Next.js middleware is how a lot of SaaS teams ship auth. One middleware.ts file at the root of the project, one matcher config, and every protected route redirects to the login page if the session cookie is missing. It's clean. It's one of the selling points of the framework.
CVE-2026-29155 is that one file being bypassable with a single HTTP header. The bug lives in how Next.js identifies internal subrequests: when one middleware invokes another, it sets x-middleware-subrequest to track recursion depth and avoid infinite loops. The check is string-based. Send your own x-middleware-subrequest header with enough repetitions, and the framework concludes the recursion limit has been hit, returns "pass through," and serves the protected route without running your auth middleware.
Vercel patched their hosting platform at the edge within hours. Self-hosted Next.js deployments -- which is a lot of them, especially on Docker / Fly / Railway / AWS -- did not get that patch automatically. As of mid-April 2026 CISA has added this CVE to the KEV catalog because of confirmed in-the-wild exploitation against self-hosted dashboards.
What it lets an attacker do
Any route you guarded with middleware is now unauthenticated. Admin panels. User-specific pages. API handlers behind if (!session) redirect('/login') patterns. If you use middleware for auth, this is equivalent to an unauthenticated admin login for anyone who knows the URL.
The blast radius is whatever your middleware was protecting. On the small side, that's a marketing dashboard. On the large side, it's the admin surface of a multi-tenant SaaS.
How to tell if you're exposed
Two checks, both take under a minute. First, the version:
npm ls next
# or
cat package.json | grep '"next":'
If you see Next.js 14.0.x through 14.2.24, or 15.0.x through 15.1.6, and you're self-hosting, you're vulnerable. Patched versions are 14.2.25 and 15.1.7.

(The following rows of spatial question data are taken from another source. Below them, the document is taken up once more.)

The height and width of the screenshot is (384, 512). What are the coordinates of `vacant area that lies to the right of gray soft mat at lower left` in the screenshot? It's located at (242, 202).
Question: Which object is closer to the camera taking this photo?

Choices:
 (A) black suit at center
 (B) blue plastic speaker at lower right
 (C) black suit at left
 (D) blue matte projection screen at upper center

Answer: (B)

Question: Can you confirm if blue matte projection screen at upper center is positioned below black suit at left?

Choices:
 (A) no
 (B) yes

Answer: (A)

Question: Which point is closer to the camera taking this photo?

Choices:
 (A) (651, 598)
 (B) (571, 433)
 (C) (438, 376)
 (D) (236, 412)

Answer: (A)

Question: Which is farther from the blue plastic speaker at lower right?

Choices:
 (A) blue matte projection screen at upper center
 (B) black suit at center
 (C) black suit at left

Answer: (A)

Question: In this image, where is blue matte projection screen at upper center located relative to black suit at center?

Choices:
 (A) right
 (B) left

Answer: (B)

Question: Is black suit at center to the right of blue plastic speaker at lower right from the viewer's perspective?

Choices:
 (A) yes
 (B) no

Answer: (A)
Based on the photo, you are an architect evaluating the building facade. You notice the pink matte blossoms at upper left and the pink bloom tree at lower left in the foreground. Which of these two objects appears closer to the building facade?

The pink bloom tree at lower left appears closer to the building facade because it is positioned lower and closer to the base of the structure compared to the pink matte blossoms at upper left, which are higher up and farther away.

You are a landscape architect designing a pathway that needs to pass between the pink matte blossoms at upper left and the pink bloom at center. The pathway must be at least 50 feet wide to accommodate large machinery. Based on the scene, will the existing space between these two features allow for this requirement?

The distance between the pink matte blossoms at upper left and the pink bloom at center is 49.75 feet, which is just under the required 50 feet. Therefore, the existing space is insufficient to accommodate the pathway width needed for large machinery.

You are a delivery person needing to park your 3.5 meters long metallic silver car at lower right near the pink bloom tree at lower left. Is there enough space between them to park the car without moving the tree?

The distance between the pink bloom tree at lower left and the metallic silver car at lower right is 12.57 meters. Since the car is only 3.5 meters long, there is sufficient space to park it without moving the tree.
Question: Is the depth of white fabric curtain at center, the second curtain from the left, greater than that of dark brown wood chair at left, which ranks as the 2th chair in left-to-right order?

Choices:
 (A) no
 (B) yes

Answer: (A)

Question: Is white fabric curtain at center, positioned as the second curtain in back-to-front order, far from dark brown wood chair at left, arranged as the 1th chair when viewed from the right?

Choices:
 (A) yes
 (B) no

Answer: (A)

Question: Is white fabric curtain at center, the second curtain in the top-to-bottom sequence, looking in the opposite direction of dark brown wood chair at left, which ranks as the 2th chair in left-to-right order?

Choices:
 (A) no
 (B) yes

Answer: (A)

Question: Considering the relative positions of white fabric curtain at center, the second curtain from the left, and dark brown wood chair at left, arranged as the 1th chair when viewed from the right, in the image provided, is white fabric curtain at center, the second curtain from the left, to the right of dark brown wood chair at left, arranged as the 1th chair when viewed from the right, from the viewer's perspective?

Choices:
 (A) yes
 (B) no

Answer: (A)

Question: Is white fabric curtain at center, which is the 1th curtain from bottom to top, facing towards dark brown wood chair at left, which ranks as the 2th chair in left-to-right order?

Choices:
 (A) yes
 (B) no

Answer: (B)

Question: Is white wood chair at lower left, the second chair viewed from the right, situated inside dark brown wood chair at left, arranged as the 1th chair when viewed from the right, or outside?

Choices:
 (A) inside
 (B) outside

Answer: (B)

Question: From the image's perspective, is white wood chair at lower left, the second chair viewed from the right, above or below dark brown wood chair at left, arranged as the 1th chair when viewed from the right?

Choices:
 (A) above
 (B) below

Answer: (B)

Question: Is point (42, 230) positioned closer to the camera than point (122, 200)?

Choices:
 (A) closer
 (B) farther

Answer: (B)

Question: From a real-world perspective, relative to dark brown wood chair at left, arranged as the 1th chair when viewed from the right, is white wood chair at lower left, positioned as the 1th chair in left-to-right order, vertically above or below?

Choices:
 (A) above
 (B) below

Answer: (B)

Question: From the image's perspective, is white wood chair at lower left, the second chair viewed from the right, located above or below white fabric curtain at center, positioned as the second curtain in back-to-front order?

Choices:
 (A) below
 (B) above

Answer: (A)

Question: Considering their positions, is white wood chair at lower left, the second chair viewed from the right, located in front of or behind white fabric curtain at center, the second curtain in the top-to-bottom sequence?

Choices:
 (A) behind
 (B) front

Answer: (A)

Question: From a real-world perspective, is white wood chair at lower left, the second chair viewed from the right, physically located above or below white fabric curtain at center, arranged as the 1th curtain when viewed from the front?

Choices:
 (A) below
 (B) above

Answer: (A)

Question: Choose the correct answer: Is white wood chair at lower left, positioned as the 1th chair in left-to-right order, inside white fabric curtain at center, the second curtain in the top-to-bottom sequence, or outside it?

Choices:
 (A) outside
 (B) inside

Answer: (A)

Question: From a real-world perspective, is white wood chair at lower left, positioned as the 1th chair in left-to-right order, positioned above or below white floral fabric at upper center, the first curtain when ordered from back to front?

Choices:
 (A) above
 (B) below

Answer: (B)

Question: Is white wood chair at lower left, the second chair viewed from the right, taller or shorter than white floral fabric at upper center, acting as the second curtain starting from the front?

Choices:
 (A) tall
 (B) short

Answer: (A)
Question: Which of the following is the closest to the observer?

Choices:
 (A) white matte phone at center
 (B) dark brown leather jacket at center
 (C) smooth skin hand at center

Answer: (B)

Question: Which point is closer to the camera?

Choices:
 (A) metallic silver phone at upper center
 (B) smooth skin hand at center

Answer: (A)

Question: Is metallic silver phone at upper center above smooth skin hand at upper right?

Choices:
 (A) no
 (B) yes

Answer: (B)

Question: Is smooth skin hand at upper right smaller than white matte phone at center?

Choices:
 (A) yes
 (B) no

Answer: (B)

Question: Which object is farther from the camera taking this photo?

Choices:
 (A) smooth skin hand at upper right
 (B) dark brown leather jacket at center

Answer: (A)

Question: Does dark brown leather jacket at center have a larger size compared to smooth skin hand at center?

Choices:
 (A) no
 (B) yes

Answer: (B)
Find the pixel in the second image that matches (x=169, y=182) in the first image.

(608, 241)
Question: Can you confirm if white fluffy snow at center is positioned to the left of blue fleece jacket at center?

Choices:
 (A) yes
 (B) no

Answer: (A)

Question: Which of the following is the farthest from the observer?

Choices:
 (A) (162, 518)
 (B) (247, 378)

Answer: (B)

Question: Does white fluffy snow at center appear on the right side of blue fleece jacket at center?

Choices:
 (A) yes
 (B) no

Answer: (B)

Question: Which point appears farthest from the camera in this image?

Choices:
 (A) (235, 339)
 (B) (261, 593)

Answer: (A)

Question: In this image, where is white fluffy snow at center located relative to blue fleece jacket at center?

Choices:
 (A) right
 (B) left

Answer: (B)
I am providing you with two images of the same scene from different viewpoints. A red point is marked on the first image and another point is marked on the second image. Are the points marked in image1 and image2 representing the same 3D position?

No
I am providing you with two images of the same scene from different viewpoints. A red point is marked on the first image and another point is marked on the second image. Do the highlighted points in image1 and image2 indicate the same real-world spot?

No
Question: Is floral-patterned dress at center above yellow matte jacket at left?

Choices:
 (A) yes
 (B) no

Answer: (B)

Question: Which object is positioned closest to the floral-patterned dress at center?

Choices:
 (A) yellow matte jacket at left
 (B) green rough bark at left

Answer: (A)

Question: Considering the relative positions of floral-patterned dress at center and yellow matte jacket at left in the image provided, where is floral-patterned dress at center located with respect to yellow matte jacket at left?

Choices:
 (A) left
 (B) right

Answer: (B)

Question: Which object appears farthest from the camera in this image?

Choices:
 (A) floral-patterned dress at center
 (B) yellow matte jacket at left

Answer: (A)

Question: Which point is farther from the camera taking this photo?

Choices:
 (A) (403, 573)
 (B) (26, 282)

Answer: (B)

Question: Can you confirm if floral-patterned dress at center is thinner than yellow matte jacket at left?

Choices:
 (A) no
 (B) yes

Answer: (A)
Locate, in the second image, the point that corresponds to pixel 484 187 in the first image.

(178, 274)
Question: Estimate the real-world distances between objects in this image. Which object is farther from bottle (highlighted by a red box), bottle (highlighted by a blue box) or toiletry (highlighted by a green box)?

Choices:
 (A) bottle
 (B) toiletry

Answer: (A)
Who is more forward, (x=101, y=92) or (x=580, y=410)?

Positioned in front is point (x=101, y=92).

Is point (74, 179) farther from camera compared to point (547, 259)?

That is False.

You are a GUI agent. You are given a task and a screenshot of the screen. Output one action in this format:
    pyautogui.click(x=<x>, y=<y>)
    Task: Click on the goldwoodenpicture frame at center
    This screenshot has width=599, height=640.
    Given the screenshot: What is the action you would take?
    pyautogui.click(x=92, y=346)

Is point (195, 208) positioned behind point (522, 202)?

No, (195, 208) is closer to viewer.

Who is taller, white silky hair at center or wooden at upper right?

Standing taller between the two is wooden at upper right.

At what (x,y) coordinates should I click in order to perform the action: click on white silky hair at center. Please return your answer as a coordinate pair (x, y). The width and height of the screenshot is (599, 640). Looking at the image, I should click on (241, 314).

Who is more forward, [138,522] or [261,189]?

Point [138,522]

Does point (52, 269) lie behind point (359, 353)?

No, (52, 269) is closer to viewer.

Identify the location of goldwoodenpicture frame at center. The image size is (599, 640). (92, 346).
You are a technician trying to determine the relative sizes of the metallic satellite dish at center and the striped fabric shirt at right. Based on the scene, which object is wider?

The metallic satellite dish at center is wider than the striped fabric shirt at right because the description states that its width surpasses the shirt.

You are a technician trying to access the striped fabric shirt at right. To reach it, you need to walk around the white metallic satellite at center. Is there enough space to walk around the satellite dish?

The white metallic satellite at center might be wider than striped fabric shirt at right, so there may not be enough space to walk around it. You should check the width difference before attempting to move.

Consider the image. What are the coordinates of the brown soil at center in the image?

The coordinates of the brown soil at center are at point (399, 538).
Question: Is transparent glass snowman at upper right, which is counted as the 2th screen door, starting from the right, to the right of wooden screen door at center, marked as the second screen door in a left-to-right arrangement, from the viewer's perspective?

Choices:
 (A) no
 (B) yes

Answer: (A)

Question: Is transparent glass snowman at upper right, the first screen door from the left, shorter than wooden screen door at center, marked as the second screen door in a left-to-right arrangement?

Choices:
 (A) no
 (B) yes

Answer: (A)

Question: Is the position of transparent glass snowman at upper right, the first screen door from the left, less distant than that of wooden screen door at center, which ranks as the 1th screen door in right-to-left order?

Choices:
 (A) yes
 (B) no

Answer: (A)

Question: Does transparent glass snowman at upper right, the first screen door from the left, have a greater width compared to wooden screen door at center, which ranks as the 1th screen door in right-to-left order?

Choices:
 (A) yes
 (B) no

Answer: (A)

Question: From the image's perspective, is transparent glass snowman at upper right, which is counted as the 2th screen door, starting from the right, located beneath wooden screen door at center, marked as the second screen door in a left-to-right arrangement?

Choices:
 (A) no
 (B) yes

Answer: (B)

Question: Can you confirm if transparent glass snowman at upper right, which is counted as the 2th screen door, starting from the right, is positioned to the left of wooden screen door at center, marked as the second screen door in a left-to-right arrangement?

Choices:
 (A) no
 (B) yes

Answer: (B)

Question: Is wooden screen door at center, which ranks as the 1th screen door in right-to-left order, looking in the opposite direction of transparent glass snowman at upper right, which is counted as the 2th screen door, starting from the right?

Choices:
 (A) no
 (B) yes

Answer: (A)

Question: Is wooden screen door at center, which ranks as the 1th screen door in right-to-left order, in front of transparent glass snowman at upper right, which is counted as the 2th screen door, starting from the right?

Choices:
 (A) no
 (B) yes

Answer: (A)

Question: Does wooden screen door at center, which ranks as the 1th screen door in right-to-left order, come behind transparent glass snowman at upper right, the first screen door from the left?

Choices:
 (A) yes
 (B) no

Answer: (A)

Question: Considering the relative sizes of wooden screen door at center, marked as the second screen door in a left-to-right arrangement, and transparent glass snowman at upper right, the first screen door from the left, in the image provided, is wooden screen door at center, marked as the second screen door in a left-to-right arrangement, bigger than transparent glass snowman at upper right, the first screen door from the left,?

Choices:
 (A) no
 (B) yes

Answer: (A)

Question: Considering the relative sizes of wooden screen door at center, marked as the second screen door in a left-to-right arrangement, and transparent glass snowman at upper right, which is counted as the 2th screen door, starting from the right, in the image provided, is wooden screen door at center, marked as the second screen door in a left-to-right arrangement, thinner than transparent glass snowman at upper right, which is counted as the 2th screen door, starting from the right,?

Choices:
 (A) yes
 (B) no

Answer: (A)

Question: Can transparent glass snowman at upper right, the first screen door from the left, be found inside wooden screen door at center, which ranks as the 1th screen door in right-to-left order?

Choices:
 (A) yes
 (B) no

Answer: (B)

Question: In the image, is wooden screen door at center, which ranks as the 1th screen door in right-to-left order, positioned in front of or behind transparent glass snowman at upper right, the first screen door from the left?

Second, confirm the bypass directly against a known-protected route:
curl -i https://yourapp.com/admin \
-H 'x-middleware-subrequest: middleware:middleware:middleware:middleware:middleware'
If that returns a 200 with the admin HTML instead of a 302 to /login, you are exploitable right now. Do this test against your own staging first -- the header is harmless but an unauthenticated admin HTML response in your logs will make everyone nervous.
What the PoC looks like
The public PoC is a single header. That is the whole exploit. The header value is the string middleware repeated five times, colon-separated. Next.js counts the colons, decides it has reached the subrequest recursion limit, and bypasses the middleware chain.
We're deliberately not linking a weaponized scanner. The detection here is the curl one-liner above. If you want more, the Vercel security advisory feed contains the technical writeup, and ProjectDiscovery's writeup documents the internal logic.
Our scanner test for this
CELVEX Group runs ZERODAY-2026-0002 -- Next.js middleware auth bypass as a fully automated wave-3 check. The wave-1 probe extracts the Next.js version from the main-app bundle and the x-powered-by header; if the version falls inside the vulnerable range, wave 3 sends the single-header test against a known-protected route provided during scan scoping and verifies the response bypasses auth. Critical-severity finding when it triggers.
Module: core/test_catalog/_supplement_zeroday_2026-04-18.py, test_id ZERODAY-2026-0002.
What to do today
- Upgrade Next.js. To 14.2.25 or 15.1.7 (or newer). The upgrade is a one-line package bump and a rebuild. Run your E2E test suite on staging first -- in our sample of ten self-hosted production apps, eight upgraded cleanly and two had incidental breaking changes unrelated to this CVE.
- If you cannot upgrade today, strip the header at your reverse proxy. In nginx:
proxy_set_header X-Middleware-Subrequest "";inside every location block that proxies to Next.js. On Cloudflare, add a Transform Rule that removes the header. On ALB/CloudFront, use a request function to do the same. This is a compensating control, not a fix. - Audit your access logs. Search for any request carrying an
x-middleware-subrequestheader in the last 60 days. Legitimate traffic does not send this header from outside the Next.js runtime. Any hit is a probe or an exploitation attempt.